The BPJT has targeted implementation of the MLFF system in Java and Bali by the end of 2022, and it was reported last year that the country hoped to have the system implemented nationwide in 2023. The system for Indonesia – which will allow vehicle pass-throughs at speeds of 40 to 50 km/h – is provided by Hungarian company Roatex through local Indonesian firm PT Roatex Indonesia Toll System. The new system is expected to bring an end to queues at toll gates and shorten travel time and improve efficiency.
According to the report, the MLFF system uses global navigation satellite system (GNSS) technology and performs transactions through an application on smartphones – GPS will determine the vehicle’s location via satellite tracking and the map-matching process will run in the central system. When the vehicle exits the toll road and the map-matching process ends, the system will calculate the fare.

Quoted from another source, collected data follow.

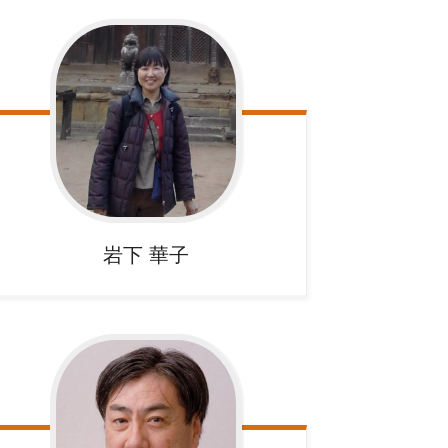
岩下
華子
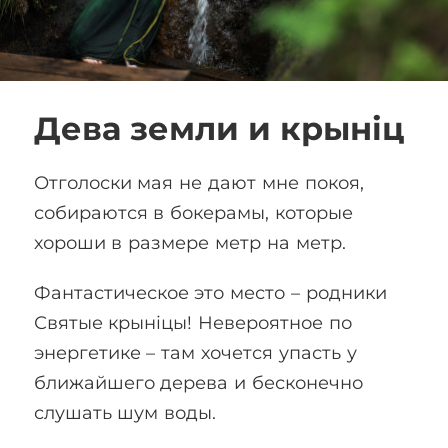
Дева земли и крынiц
Отголоски мая не дают мне покоя,
собираются в бокерамы, которые
хороши в размере метр на метр.
Фантастическое это место – родники
Святые крынiцы! Невероятное по
энергетике – там хочется упасть у
ближайшего дерева и бесконечно
слушать шум воды.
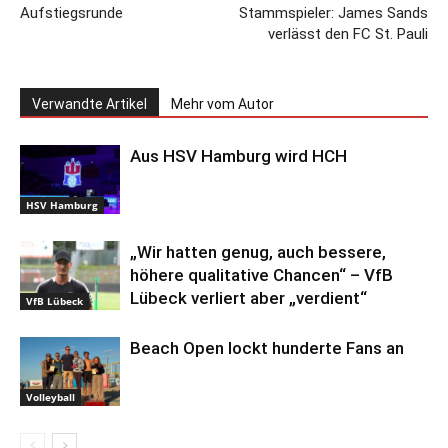
Aufstiegsrunde
Stammspieler: James Sands
verlässt den FC St. Pauli
Verwandte Artikel
Mehr vom Autor
Aus HSV Hamburg wird HCH
HSV Hamburg
„Wir hatten genug, auch bessere,
höhere qualitative Chancen“ – VfB
Lübeck verliert aber „verdient“
VfB Lübeck
Beach Open lockt hunderte Fans an
Volleyball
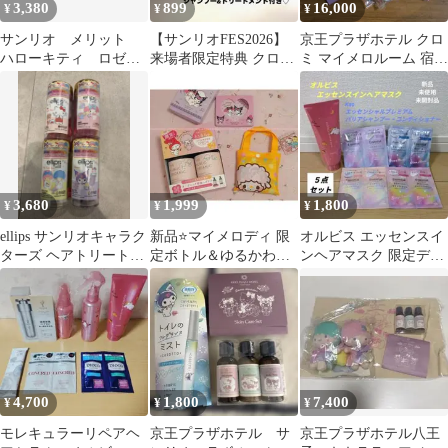
3,380
899
16,000
¥
¥
¥
サンリオ メリット
【サンリオFES2026】
京王プラザホテル クロ
ハローキティ ロゼッ
来場者限定特典 クロミ
ミ マイメロルーム 宿泊
ト キティちゃん 洗
台紙 お面素材 2個
者限定 グッズセット
顔パスタ 限定 洗顔
セット
3,680
1,999
1,800
¥
¥
¥
ellips サンリオキャラク
新品⭐️マイメロディ 限
オルビス エッセンスイ
ターズ ヘアトリートメ
定ボトル＆ゆるかわサ
ンヘアマスク 限定デザ
ント 4種セット
ンリオキャラクターズ
イン ＆ エッセンシャル
エコバッグ 他
プレミアム
4,700
1,800
7,400
¥
¥
¥
モレキュラーリペアヘ
京王プラザホテル サ
京王プラザホテル八王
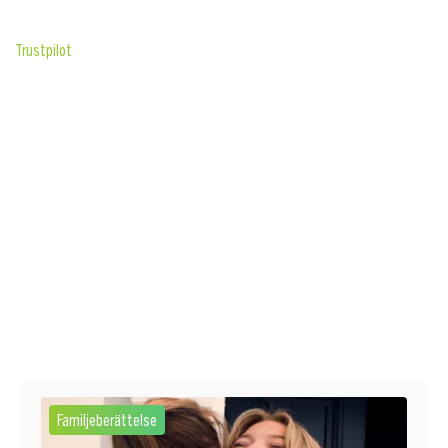
Trustpilot
Familjeberättelse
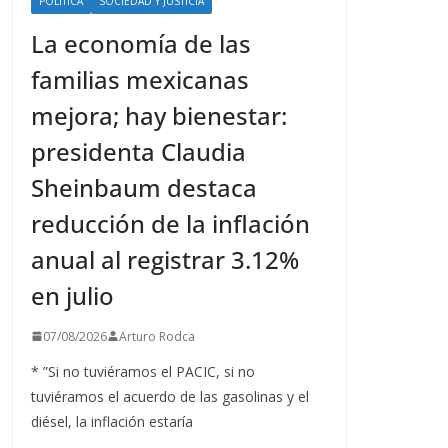
POLÍTICA
SOCIEDAD Y JUSTICIA
La economía de las
familias mexicanas
mejora; hay bienestar:
presidenta Claudia
Sheinbaum destaca
reducción de la inflación
anual al registrar 3.12%
en julio
07/08/2026
Arturo Rodca
* ”Si no tuviéramos el PACIC, si no
tuviéramos el acuerdo de las gasolinas y el
diésel, la inflación estaría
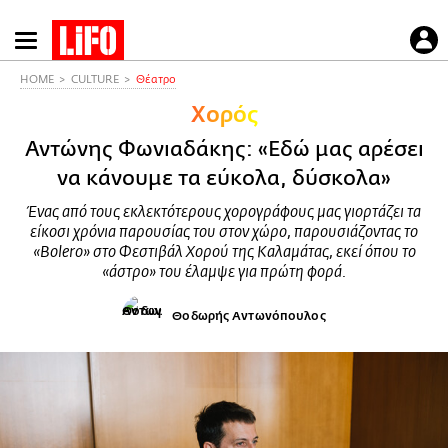
Παράκαμψη
προς
το
HOME
CULTURE
Θέατρο
κυρίως
Χορός
περιεχόμενο
Αντώνης Φωνιαδάκης: «Εδώ μας αρέσει
να κάνουμε τα εύκολα, δύσκολα»
Ένας από τους εκλεκτότερους χορογράφους μας γιορτάζει τα
είκοσι χρόνια παρουσίας του στον χώρο, παρουσιάζοντας το
«Bolero» στο Φεστιβάλ Χορού της Καλαμάτας, εκεί όπου το
«άστρο» του έλαμψε για πρώτη φορά.
Θοδωρής Αντωνόπουλος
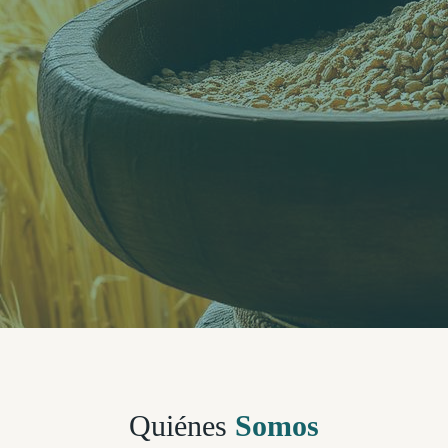
Quiénes
Somos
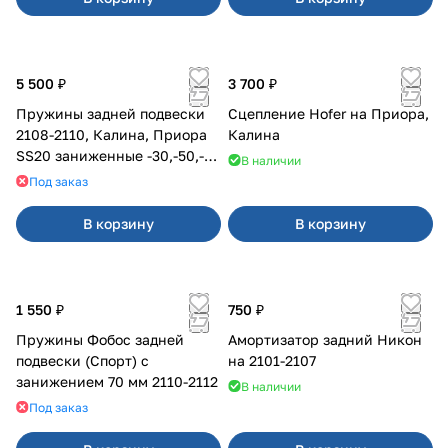
5 500 ₽
3 700 ₽
Пружины задней подвески
Сцепление Hofer на Приора,
2108-2110, Калина, Приора
Калина
SS20 заниженные -30,-50,-70
В наличии
мм, с переменным шагом
Под заказ
(2шт)
В корзину
В корзину
1 550 ₽
750 ₽
Пружины Фобос задней
Амортизатор задний Никон
подвески (Спорт) с
на 2101-2107
занижением 70 мм 2110-2112
В наличии
Под заказ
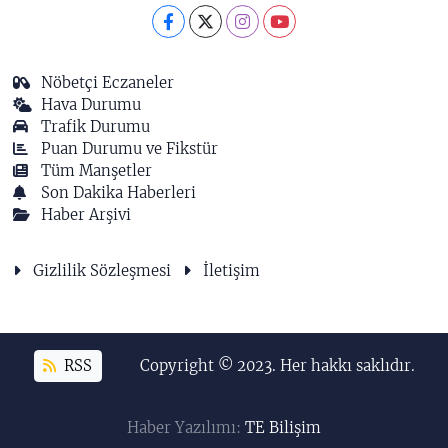
Nöbetçi Eczaneler
Hava Durumu
Trafik Durumu
Puan Durumu ve Fikstür
Tüm Manşetler
Son Dakika Haberleri
Haber Arşivi
Gizlilik Sözleşmesi
İletişim
RSS
Copyright © 2023. Her hakkı saklıdır.
Haber Yazılımı:
TE Bilişim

Previously, PT Roatex said it was prepared for the eventuality of individuals who may attempt passage into highways without detection and therefore payment, and had two preventive systems in place. The first is a fixed gantry at each highway entry point, which will be equipped with surveillance modules including cameras that will identify every vehicle that passes through the entry into the highway.
The second is a mobile control unit that enlists surveillance personnel, who will carry out the same functions as those of the fixed gantries in collecting data on all vehicles entering the highway. Data for vehicles that have been registered, as well as those yet to be registered for entry into the MLFF-implemented highways will be collected, as there will be a possibility of the latter entering the highway without the required registration. Data collected on unauthorised vehicles will be channeled to the police for subsequent action.
Meanwhile, Malaysia – which is still in the process of making the switch to radio-frequency identification (RFID) for electronic toll collection – is only expected to move to a MLFF system by 2025. Under the system, toll payment will be collected via RFID, working together with an automated number plate recognition (ANPR) system.
Last year, it was reported that a MLFF trial by Green Packet on the Besraya highway was to have begun early this year, but no further news has emerged since then. As for toll evasion under the MLFF, the government has said it is looking to implement a new law that will penalise toll evaders.